*** Opening of WORKING DATA ***
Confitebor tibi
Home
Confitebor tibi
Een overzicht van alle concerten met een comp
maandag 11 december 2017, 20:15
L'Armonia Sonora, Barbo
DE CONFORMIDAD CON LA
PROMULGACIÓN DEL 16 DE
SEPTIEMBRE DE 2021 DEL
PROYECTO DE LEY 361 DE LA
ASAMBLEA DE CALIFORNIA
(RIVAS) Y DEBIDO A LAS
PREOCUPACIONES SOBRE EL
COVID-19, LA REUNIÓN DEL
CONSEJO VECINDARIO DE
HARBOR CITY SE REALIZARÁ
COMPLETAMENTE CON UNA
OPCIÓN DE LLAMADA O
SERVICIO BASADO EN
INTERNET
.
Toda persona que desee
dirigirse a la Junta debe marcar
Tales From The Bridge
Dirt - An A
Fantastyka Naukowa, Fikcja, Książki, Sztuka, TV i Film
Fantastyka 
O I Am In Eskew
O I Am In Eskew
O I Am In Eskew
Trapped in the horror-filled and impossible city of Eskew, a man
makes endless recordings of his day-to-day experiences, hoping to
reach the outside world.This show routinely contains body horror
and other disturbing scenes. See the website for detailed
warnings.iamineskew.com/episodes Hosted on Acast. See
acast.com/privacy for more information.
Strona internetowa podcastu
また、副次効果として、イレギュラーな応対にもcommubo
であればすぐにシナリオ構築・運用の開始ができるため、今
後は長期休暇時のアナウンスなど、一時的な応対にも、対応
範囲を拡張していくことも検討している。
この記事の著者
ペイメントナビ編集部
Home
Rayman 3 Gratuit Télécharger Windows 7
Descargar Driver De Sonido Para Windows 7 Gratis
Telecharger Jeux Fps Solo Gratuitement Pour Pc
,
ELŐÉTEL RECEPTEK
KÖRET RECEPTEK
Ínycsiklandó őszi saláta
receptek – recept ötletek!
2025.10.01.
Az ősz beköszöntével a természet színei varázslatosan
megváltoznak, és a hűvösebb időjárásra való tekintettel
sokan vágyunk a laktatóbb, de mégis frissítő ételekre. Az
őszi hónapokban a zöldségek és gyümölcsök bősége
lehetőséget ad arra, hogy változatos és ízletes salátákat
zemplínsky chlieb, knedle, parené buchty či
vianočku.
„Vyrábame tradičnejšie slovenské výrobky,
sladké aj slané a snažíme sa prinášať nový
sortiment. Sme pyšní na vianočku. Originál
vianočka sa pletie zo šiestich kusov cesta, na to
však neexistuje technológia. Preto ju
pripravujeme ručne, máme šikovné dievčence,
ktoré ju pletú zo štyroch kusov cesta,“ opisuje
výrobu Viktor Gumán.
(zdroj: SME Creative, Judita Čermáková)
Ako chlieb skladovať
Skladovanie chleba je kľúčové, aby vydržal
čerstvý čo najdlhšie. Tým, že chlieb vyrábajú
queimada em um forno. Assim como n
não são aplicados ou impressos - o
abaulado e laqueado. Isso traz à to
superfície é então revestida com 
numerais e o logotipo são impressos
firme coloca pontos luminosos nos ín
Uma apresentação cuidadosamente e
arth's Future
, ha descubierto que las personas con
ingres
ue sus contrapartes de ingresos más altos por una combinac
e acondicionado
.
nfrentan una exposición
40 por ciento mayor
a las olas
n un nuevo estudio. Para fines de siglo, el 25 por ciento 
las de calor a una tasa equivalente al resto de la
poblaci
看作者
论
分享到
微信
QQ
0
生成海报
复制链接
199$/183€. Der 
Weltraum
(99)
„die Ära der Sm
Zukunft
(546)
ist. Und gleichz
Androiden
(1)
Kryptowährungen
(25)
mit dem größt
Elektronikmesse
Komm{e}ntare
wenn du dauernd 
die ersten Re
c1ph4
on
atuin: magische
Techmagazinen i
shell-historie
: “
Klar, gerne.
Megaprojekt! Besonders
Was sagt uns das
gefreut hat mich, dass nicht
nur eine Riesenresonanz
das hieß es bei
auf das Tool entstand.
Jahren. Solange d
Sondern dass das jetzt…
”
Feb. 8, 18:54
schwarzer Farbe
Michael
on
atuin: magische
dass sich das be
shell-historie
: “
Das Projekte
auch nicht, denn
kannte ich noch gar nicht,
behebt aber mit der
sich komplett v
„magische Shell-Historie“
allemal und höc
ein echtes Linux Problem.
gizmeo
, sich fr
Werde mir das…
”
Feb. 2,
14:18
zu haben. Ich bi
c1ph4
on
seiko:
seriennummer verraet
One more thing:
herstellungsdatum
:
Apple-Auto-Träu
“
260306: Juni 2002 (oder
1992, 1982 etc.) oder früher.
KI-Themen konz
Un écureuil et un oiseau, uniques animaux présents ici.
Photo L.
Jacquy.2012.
*** Close of WORKING DATA ***
*** Opening of WORKING DATA ***
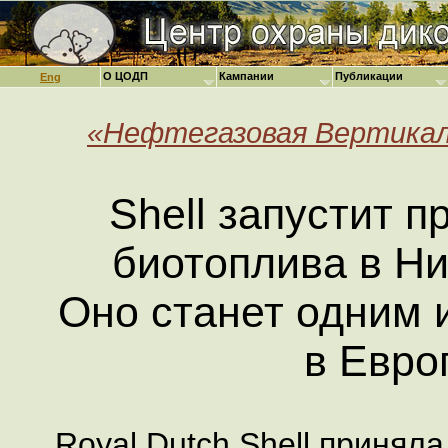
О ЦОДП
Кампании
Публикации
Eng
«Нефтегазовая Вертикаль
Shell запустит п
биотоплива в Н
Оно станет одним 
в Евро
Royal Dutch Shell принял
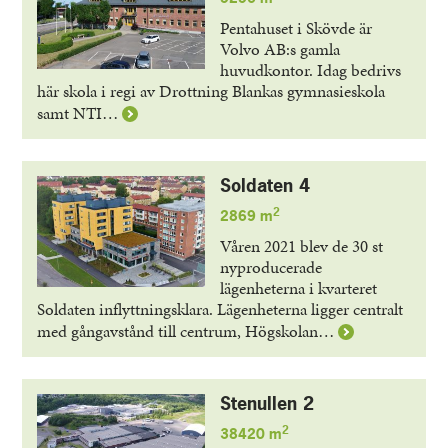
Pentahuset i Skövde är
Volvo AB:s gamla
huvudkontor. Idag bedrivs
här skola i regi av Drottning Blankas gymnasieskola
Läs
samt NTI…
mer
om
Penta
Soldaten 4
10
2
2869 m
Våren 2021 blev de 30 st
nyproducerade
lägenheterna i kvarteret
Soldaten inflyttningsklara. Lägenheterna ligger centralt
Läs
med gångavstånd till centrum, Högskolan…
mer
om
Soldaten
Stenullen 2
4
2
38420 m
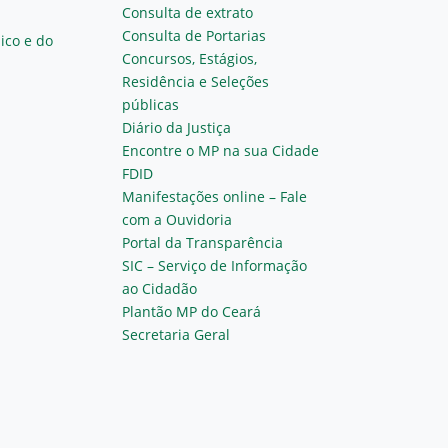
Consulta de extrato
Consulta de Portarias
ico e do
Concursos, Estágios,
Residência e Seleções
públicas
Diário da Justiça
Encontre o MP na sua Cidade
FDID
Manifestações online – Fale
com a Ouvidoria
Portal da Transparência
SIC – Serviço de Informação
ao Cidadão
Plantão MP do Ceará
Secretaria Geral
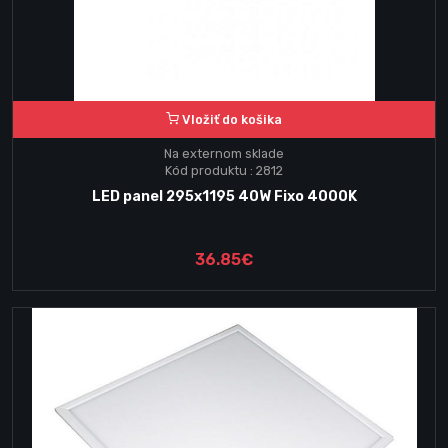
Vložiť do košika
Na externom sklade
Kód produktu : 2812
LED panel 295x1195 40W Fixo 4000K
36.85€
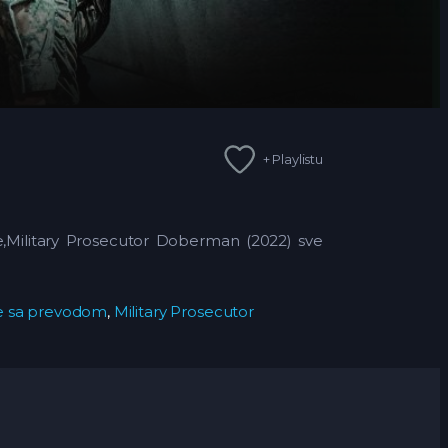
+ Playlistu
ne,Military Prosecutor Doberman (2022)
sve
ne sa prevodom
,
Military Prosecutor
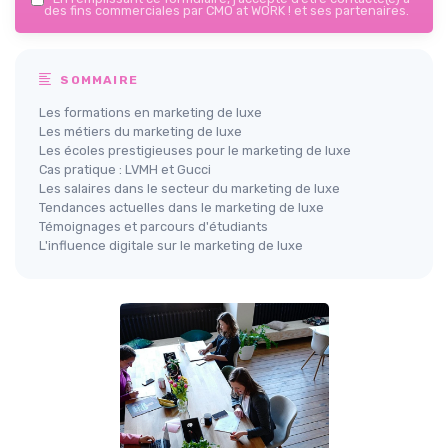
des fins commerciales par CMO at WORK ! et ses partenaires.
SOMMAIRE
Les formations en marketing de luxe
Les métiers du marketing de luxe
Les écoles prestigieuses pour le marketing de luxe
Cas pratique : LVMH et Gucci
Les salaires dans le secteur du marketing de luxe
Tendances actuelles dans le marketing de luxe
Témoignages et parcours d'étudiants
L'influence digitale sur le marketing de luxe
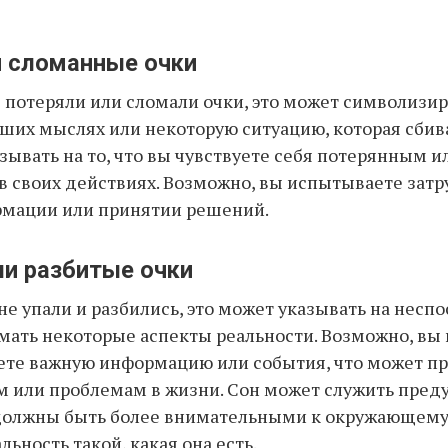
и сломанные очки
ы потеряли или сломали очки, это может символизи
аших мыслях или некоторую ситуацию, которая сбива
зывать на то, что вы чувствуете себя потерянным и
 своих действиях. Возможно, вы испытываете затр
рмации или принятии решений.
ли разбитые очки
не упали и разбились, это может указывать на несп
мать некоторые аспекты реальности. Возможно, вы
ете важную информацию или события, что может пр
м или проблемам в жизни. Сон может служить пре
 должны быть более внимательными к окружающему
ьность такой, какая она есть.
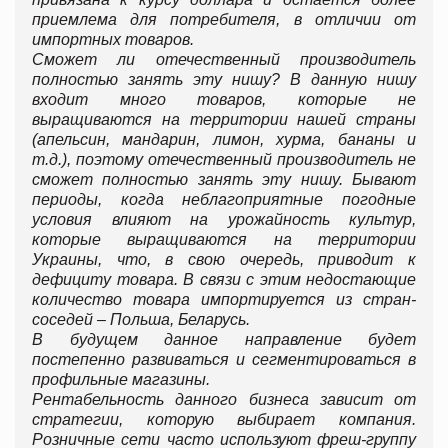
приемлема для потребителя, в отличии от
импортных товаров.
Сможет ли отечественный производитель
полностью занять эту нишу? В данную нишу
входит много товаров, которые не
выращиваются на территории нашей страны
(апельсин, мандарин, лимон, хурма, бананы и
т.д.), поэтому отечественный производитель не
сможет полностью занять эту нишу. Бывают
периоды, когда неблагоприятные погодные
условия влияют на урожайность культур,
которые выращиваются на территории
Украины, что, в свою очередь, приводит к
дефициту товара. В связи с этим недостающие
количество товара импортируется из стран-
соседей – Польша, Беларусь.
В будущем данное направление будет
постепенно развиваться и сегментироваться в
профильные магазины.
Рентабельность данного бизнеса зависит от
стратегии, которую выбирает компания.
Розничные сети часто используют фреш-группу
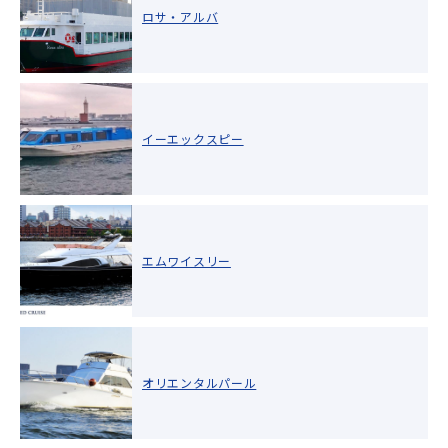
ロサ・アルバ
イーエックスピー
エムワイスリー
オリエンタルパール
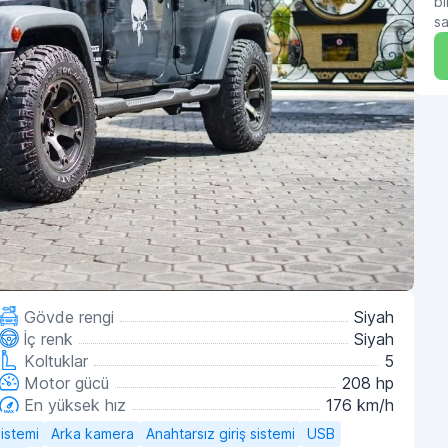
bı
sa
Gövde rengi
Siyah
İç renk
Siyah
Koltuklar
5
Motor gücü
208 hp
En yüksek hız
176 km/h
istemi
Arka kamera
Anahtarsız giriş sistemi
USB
*** Close of WORKING DATA ***
*** Opening of WORKING DATA ***
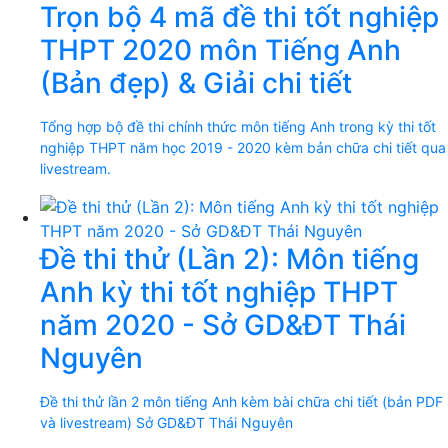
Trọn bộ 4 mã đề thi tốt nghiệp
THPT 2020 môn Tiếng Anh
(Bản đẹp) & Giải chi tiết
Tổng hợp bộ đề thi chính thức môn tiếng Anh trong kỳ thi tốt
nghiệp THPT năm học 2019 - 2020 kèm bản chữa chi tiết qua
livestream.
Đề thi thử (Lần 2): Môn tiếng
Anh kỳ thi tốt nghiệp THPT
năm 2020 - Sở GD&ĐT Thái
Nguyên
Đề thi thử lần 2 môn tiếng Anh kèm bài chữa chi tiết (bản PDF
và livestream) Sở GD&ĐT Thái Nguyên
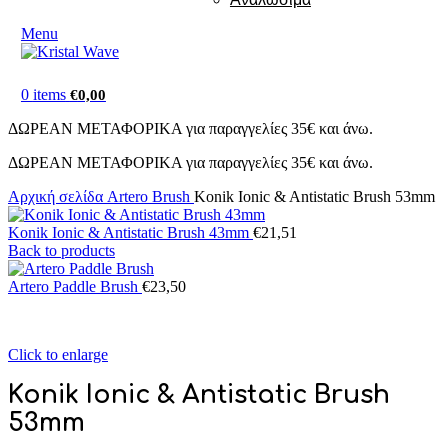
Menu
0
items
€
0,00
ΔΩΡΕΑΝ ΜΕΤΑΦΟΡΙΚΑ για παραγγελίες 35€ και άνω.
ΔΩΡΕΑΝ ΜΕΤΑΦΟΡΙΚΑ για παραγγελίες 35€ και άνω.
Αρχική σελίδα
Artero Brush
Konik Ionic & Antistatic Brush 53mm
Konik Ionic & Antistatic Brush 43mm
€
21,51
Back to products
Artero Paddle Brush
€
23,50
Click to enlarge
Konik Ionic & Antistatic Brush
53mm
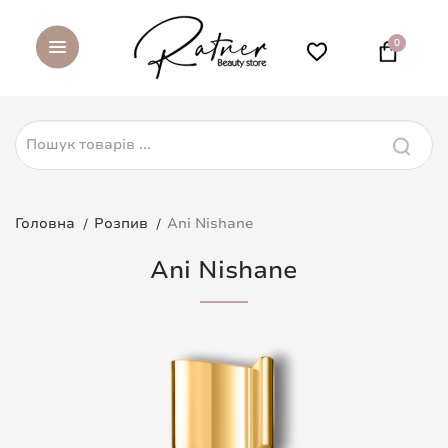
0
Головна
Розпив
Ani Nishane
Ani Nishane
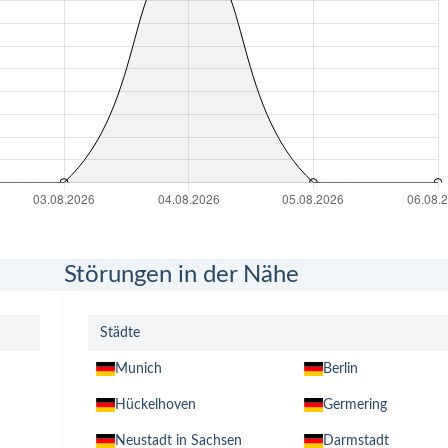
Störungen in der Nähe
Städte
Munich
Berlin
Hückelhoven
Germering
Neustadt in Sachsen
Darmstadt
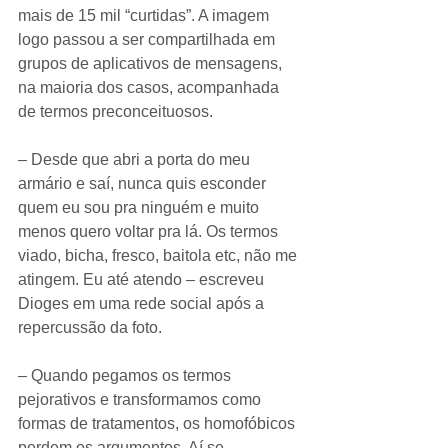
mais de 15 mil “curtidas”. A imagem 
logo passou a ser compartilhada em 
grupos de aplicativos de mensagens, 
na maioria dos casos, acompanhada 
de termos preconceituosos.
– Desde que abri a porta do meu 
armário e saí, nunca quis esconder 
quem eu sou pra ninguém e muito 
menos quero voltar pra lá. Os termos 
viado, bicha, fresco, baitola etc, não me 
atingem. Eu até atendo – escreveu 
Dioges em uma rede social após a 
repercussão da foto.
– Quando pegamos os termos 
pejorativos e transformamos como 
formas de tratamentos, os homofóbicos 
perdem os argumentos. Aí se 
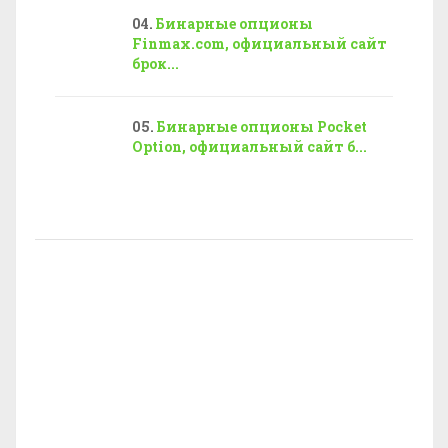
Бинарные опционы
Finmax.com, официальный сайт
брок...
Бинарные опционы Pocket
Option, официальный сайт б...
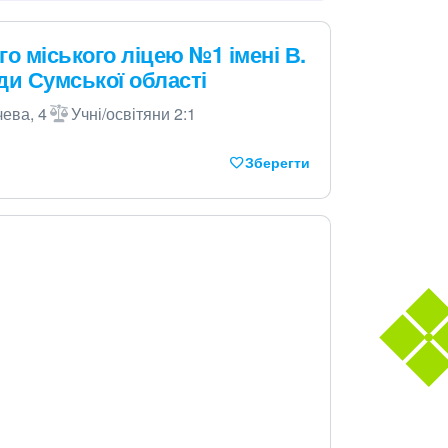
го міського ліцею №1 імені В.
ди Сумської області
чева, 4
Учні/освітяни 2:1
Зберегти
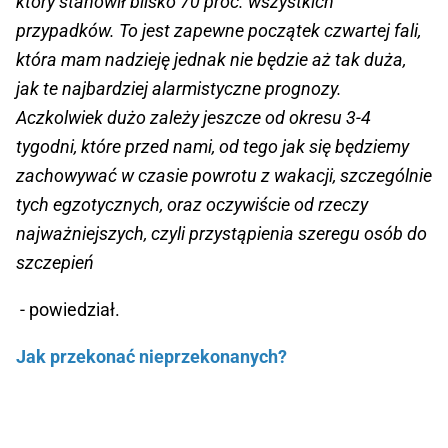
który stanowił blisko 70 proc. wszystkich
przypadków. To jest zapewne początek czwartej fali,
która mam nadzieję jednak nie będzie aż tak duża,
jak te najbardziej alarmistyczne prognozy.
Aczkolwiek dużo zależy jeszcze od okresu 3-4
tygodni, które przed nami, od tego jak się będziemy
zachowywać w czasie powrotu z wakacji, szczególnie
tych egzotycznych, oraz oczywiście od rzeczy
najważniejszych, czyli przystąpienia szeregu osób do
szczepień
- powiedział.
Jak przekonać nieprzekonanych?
*** Close of WORKING DATA ***
#### [WHAT IS EXPECTED]
Reproduce verbatim everything in the records from the line containing "Störungen in der Nähe" down to the line containing "Jak przekonać nieprzekonanych?", including both of those lines. Omit the pictures from your answer.

#### [PROBLEM SOLUTION]
Störungen in der Nähe
Städte
Munich
Berlin
Hückelhoven
Germering
Neustadt in Sachsen
Darmstadt
mais de 15 mil “curtidas”. A imagem 
logo passou a ser compartilhada em 
grupos de aplicativos de mensagens, 
na maioria dos casos, acompanhada 
de termos preconceituosos.
– Desde que abri a porta do meu 
armário e saí, nunca quis esconder 
quem eu sou pra ninguém e muito 
menos quero voltar pra lá. Os termos 
viado, bicha, fresco, baitola etc, não me 
atingem. Eu até atendo – escreveu 
Dioges em uma rede social após a 
repercussão da foto.
– Quando pegamos os termos 
pejorativos e transformamos como 
formas de tratamentos, os homofóbicos 
perdem os argumentos. Aí se 
Бинарные опционы
Finmax.com, официальный сайт
брок...
Бинарные опционы Pocket
Option, официальный сайт б...
го міського ліцею №1 імені В.
ди Сумської області
чева, 4
Учні/освітяни 2:1
Зберегти
który stanowił blisko 70 proc. wszystkich
przypadków. To jest zapewne początek czwartej fali,
która mam nadzieję jednak nie będzie aż tak duża,
jak te najbardziej alarmistyczne prognozy.
Aczkolwiek dużo zależy jeszcze od okresu 3-4
tygodni, które przed nami, od tego jak się będziemy
zachowywać w czasie powrotu z wakacji, szczególnie
tych egzotycznych, oraz oczywiście od rzeczy
najważniejszych, czyli przystąpienia szeregu osób do
szczepień
- powiedział.
Jak przekonać nieprzekonanych?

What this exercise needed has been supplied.